The Council of Europe has called on the Hungarian authorities to combat racially motivated violence and take other steps to protect vulnerable persons. The report covers a broad range of human rights topics.
The recommendations have been published at a time when, according to many studies, poverty is rising in Hungary and Prime Minister Viktor Orbán faces charges of weakening democratic standards, according to the Associated Press. Nils Muižnieks, Human Rights Commissioner at the Council of Europe, visited Hungary at the beginning of July.
In his 44-page report he states that "in recent years an overall deterioration of the climate with respect to tolerance" has occurred. The most visible manifestations of intolerance are in people's behavior toward Roma.
The Hungarian Government did not immediately comment on the Council of Europe report. In the past, however, the Government has sharply objected to similar criticism.
The report lists concrete cases of violence committed against Romani inhabitants and also mentions the rise in the ultra-right Jobbik movement and other, similar groups that have held various marches intended to "awaken fear in Romani villages". "The Commissioner is deeply disturbed by the extensive presence of extremist and racist movements and organizations in Hungary and by the extremism present in the political environment," the report reads.

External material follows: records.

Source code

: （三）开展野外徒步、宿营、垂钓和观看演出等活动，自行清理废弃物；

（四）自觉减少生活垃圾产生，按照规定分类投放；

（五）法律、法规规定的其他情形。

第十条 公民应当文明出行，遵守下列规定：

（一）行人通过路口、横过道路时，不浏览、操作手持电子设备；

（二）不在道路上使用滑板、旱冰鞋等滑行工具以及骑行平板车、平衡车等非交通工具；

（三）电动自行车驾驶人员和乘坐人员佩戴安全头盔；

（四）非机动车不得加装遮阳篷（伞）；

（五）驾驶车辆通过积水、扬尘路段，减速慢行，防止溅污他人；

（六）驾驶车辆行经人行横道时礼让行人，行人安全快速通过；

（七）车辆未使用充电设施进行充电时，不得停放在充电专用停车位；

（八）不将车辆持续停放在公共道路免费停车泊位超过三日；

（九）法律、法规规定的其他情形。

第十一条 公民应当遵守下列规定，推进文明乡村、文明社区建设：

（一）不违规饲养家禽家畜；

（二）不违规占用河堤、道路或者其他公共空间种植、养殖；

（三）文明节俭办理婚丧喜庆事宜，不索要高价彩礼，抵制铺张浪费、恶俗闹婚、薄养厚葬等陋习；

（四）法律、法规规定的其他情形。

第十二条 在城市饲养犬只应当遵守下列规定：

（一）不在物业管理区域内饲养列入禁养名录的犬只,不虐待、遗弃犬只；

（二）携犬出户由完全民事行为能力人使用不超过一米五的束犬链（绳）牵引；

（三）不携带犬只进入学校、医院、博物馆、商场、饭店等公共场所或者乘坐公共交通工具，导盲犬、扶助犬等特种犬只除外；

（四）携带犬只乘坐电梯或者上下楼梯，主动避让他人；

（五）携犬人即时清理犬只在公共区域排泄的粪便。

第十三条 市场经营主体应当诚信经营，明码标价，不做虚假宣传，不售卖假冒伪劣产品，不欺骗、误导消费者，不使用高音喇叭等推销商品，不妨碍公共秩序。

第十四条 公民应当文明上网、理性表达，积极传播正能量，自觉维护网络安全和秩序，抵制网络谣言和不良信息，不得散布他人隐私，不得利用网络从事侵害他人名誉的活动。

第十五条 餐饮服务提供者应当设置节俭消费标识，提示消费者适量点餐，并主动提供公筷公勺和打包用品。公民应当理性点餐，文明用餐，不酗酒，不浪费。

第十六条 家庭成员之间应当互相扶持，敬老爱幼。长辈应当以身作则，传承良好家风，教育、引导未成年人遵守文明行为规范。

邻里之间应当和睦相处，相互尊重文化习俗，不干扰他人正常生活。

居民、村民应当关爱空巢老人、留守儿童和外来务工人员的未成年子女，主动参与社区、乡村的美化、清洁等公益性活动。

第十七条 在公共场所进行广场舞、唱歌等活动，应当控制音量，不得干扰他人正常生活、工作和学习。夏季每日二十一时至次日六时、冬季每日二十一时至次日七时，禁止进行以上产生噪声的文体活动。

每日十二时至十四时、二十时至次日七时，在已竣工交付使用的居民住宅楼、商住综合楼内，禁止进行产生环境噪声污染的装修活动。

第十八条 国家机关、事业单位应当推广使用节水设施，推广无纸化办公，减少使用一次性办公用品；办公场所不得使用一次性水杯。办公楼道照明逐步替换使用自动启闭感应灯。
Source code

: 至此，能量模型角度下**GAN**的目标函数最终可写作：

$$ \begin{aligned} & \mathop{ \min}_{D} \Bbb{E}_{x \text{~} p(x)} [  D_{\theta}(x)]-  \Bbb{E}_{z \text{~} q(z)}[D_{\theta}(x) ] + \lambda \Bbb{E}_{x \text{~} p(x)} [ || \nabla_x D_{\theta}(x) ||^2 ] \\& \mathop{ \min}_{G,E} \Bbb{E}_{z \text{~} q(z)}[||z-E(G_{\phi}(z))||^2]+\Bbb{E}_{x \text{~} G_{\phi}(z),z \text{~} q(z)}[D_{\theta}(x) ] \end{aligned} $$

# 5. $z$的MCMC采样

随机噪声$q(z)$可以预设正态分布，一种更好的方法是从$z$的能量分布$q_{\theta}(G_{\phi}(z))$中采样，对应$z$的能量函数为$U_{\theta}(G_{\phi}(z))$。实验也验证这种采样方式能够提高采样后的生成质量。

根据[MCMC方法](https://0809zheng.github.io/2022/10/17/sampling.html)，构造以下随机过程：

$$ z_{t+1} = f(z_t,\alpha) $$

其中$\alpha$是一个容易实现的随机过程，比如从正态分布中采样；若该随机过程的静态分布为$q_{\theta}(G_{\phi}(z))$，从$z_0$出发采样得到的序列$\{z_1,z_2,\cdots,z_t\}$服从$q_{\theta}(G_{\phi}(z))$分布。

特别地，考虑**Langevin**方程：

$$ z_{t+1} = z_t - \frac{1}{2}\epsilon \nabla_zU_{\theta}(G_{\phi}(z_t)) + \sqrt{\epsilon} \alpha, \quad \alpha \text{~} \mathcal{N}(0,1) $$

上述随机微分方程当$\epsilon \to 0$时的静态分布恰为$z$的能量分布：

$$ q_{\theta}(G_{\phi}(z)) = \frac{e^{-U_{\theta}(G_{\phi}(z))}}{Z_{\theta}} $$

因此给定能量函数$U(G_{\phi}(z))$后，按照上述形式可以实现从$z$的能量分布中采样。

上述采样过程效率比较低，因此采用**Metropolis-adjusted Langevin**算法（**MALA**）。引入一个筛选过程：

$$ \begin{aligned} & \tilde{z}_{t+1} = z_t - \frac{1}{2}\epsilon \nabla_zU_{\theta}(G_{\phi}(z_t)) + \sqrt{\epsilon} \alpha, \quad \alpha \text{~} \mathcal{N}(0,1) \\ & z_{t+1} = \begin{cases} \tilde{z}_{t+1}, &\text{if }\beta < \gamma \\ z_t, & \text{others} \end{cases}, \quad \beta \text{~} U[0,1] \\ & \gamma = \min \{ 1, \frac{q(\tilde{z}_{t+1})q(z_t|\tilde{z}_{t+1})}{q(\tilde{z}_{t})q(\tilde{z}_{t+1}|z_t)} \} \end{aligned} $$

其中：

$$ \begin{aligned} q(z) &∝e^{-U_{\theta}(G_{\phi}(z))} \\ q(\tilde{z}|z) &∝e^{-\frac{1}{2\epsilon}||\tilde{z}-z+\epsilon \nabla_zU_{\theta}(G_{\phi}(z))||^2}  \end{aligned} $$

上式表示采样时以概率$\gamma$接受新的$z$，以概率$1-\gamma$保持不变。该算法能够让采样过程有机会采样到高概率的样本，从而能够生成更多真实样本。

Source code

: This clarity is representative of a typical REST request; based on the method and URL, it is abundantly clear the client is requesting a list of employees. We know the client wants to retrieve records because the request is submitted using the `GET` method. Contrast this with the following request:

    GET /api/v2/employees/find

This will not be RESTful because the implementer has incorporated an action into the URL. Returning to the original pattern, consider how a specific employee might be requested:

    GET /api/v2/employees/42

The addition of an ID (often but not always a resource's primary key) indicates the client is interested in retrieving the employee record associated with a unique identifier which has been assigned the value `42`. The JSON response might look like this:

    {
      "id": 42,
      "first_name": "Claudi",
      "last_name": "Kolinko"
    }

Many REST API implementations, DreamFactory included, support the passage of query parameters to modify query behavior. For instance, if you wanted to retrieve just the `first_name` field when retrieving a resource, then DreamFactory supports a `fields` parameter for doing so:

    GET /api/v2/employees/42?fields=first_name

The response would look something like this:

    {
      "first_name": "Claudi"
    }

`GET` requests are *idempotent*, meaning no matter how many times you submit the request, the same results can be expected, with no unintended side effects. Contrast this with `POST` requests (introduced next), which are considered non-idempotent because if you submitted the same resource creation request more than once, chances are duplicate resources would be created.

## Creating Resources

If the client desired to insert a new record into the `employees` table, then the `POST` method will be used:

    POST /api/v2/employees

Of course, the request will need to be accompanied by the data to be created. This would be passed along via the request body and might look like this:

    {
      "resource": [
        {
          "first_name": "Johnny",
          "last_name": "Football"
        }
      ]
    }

The Czech Republic has also been criticized several times over hate campaigns against Romani people. Earlier this year Commissioner Muižnieks expressed concern at the regular anti-Romani marches taking place there.
The segregation of Romani children also remains a serious problem. The Commissioner has said the Czech authorities need to send the consistent signal that they will not tolerate any manifestations of hatred or hate crimes.